Source texts of formatted documents
===============

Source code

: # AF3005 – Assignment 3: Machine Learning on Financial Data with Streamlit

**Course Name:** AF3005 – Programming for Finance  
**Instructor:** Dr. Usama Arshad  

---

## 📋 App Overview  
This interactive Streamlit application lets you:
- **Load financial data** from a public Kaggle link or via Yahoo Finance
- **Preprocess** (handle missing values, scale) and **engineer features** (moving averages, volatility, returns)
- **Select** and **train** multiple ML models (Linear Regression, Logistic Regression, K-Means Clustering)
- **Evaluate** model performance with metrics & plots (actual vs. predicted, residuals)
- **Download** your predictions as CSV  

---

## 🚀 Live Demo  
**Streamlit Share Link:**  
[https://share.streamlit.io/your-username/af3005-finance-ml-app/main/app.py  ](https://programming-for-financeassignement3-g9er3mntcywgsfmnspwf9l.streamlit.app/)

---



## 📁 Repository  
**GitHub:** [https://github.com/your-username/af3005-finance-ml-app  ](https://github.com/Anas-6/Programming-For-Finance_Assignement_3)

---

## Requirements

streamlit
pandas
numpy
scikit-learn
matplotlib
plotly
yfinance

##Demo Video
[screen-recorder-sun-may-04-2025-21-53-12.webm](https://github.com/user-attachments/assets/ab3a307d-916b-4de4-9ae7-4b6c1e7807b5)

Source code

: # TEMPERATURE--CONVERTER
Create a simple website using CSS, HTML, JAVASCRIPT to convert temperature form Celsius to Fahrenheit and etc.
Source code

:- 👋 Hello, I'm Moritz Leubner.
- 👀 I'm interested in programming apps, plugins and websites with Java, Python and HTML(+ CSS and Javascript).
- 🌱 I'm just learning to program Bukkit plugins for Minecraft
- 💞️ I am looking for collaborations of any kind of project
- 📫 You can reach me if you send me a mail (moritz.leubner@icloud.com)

===============

**What to do**
Exactly as shown above, write out all the records.

**Result of the task**
Source code

: # AF3005 – Assignment 3: Machine Learning on Financial Data with Streamlit

**Course Name:** AF3005 – Programming for Finance  
**Instructor:** Dr. Usama Arshad  

---

## 📋 App Overview  
This interactive Streamlit application lets you:
- **Load financial data** from a public Kaggle link or via Yahoo Finance
- **Preprocess** (handle missing values, scale) and **engineer features** (moving averages, volatility, returns)
- **Select** and **train** multiple ML models (Linear Regression, Logistic Regression, K-Means Clustering)
- **Evaluate** model performance with metrics & plots (actual vs. predicted, residuals)
- **Download** your predictions as CSV  

---

## 🚀 Live Demo  
**Streamlit Share Link:**  
[https://share.streamlit.io/your-username/af3005-finance-ml-app/main/app.py  ](https://programming-for-financeassignement3-g9er3mntcywgsfmnspwf9l.streamlit.app/)

---



## 📁 Repository  
**GitHub:** [https://github.com/your-username/af3005-finance-ml-app  ](https://github.com/Anas-6/Programming-For-Finance_Assignement_3)

---

## Requirements

streamlit
pandas
numpy
scikit-learn
matplotlib
plotly
yfinance

##Demo Video
[screen-recorder-sun-may-04-2025-21-53-12.webm](https://github.com/user-attachments/assets/ab3a307d-916b-4de4-9ae7-4b6c1e7807b5)

Source code

: # TEMPERATURE--CONVERTER
Create a simple website using CSS, HTML, JAVASCRIPT to convert temperature form Celsius to Fahrenheit and etc.
Source code

:- 👋 Hello, I'm Moritz Leubner.
- 👀 I'm interested in programming apps, plugins and websites with Java, Python and HTML(+ CSS and Javascript).
- 🌱 I'm just learning to program Bukkit plugins for Minecraft
- 💞️ I am looking for collaborations of any kind of project
- 📫 You can reach me if you send me a mail (moritz.leubner@icloud.com)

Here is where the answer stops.